Когда я уже больше не могла этого выдерживать, из соседнего магазинчика пришла Робин.
– Я рада, что застала тебя, Лори. – Она поставила на стол коробку с рогаликами. – У тебя есть поклонник.
– Поклонник? – Эмили зашла в кафе вслед за Робин, одетая в длинное вельветовое пальто и закутанная в шарф.
Она, по-моему, теперь изображала главного персонажа сериала «Доктор Кто». Эмили всегда была артисткой, пусть даже и работала теперь на ответственной должности в муниципалитете. Она посмотрела на меня и подняла бровь.
– Этот симпатичный новый посетитель – Мэл. Он оставил для тебя клочок бумаги со своим телефонным номером. – Робин достала стопку пластиковых стаканчиков. – Сказал, что потерял твой.
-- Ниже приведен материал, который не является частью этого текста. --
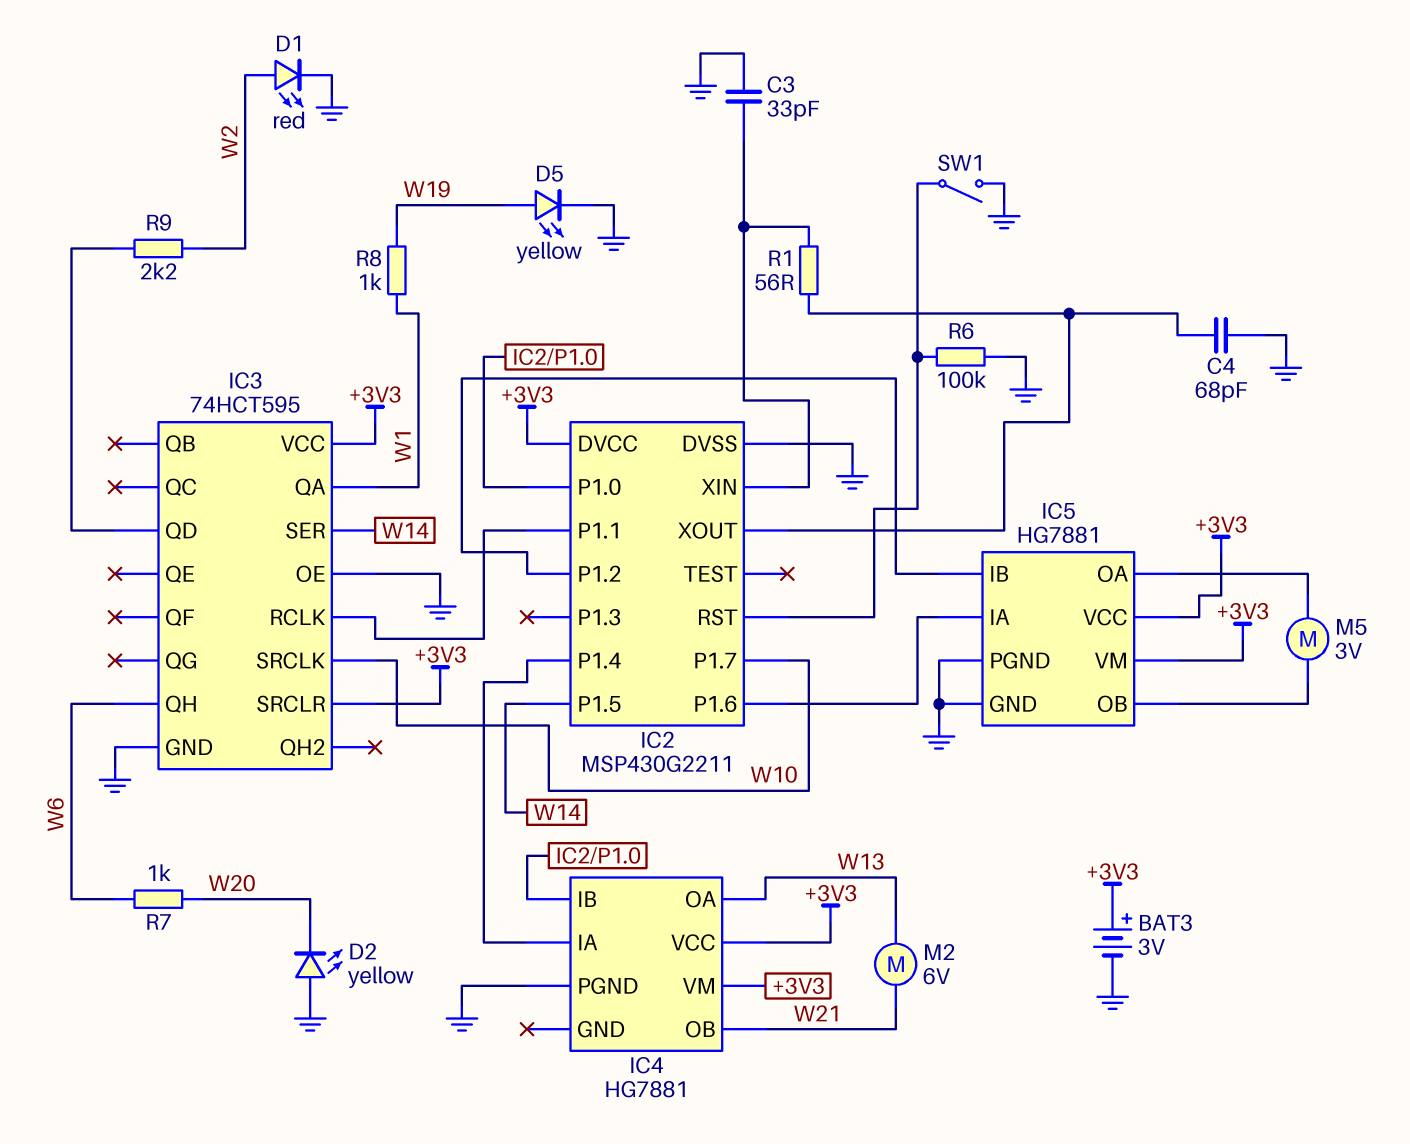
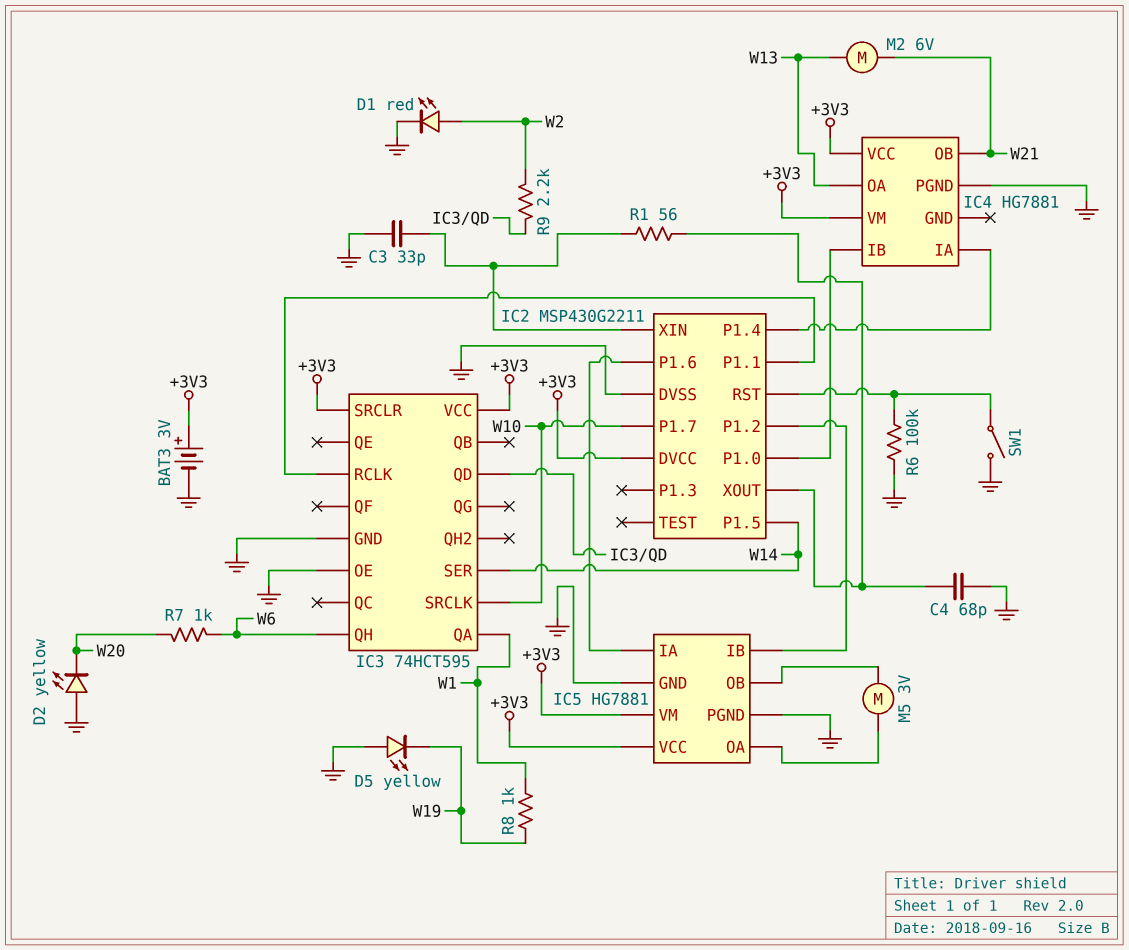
D5: LED yellow (A W19, K GND) -> LED yellow (A GND, K W19)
– А-а… – Я почувствовала, что краснею, и разозлилась на саму себя.
– Я сейчас найду его номер для тебя. Я положила его где-то…
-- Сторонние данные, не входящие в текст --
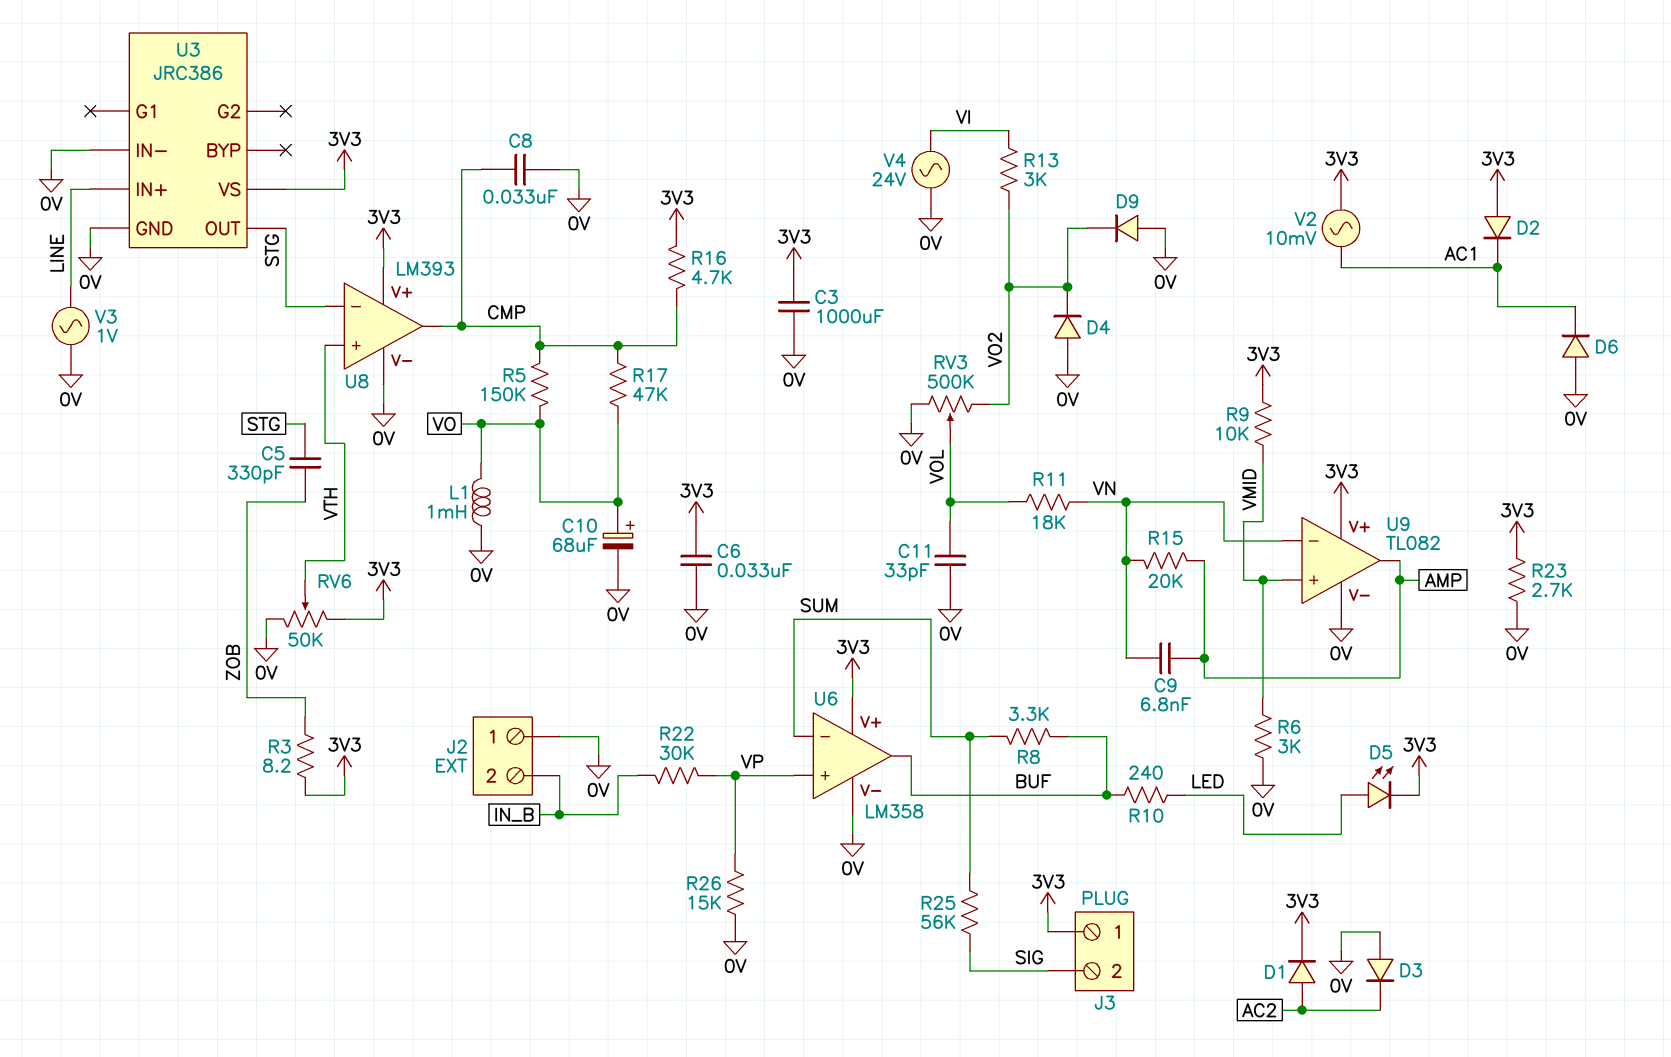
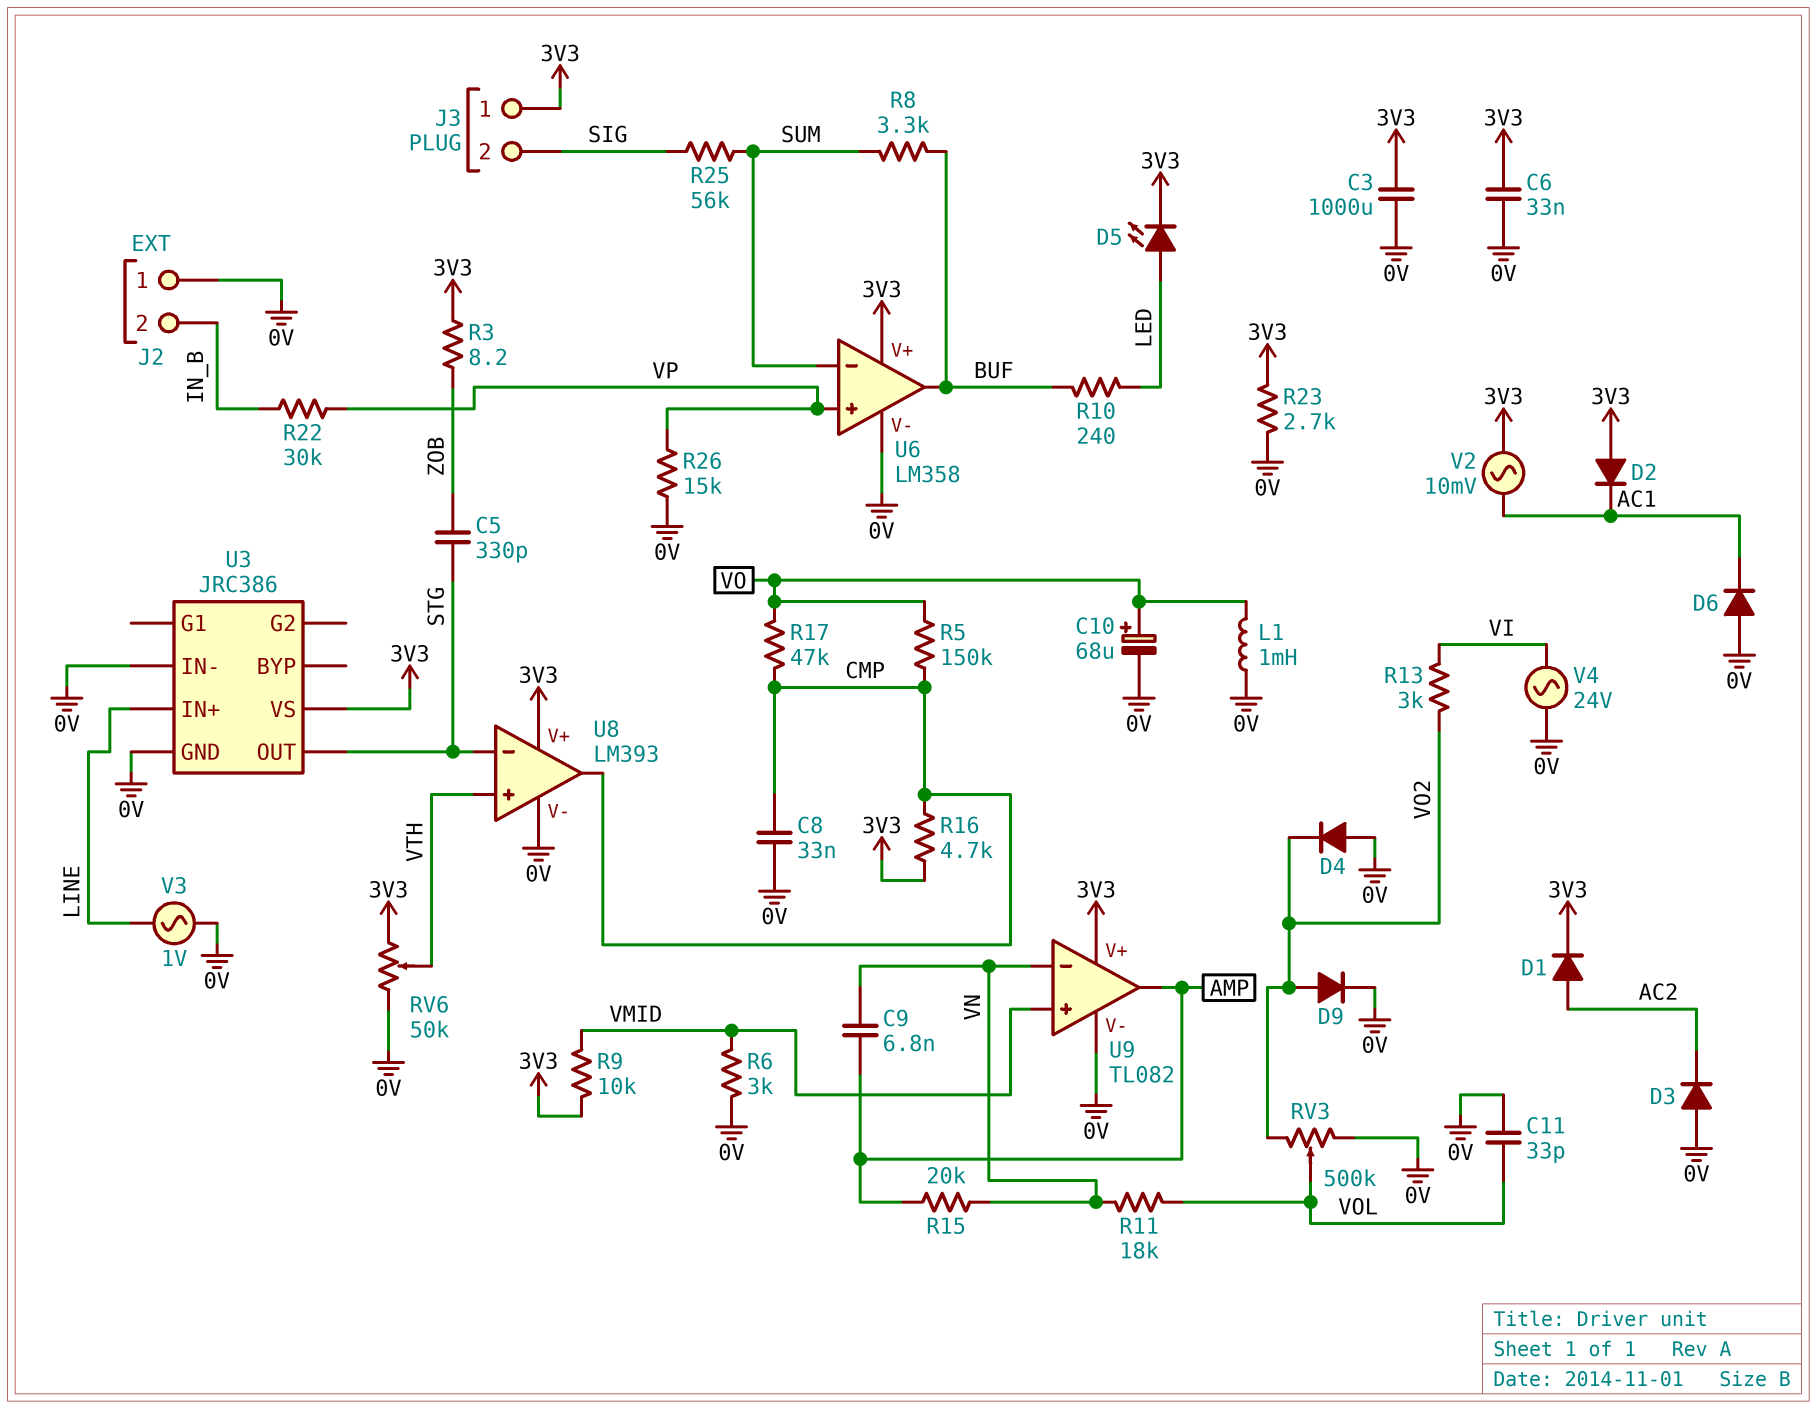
D9: diode (A 0V, K VO2) -> diode (A VO2, K 0V)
– Не беспокойся, Робин. Я возьму его в следующий раз.
– Беспокойся, беспокойся, Робин, и спасибо тебе. – Эмили толкнула меня в бок. – Она очень хотела бы получить этот номер.
– Ничего подобного, – промямлила я. Я, кстати, вовсе не давала ему номер своего телефона.
Проблема была решена благодаря тому, что Робин не смогла найти клочок бумаги, на котором Мэл написал свой номер.
– Извини, – поморщилась она. – Я переспрошу у него, когда он придет сюда в следующий раз.
– Меня это устраивает, – сказала я, испытывая огромное облегчение. – Очень даже устраивает.
– Прекрасно, – сказала Эмили. – Сделай так, Робин.
– Меня тошнит, – сказала Полли, которая уже умудрилась слопать пирожное и мороженое и выпить какао, причем я этого почти и не заметила.
Я вывела свою дочь из кафе с растущим чувством беспокойства. Я ведь раньше думала, что Мэл попросту исчезнет, и хотя в какой-то степени я была польщена его настойчивостью, в еще большей степени я начинала тревожиться. Я ведь не привыкла быть одинокой. Я не считалась одинокой, потому что формально все еще была замужем. И я поймала себя на мысли: «А что произойдет, если об этом узнает Сид?», но тут же вспомнила, что для Сида я уже больше не представляю интереса.
Однако инстинкт подсказывал мне, что все будет не так просто. С точки зрения Сида, вполне нормальным является то, что у него теперь новая подруга, но при этом мне почему-то казалось, что он не сможет смириться с тем, что и в моей личной жизни появится кто-то другой… Как бы там ни было, я не могла снова встретиться с Мэлом – в романтических или в каких-то других целях. Это было бы по меньшей мере безнравственно.
Конечно же, я оказалась права насчет Сида. Однако я не могла предвидеть, насколько агрессивно он отнесется к моему общению с другим мужчиной.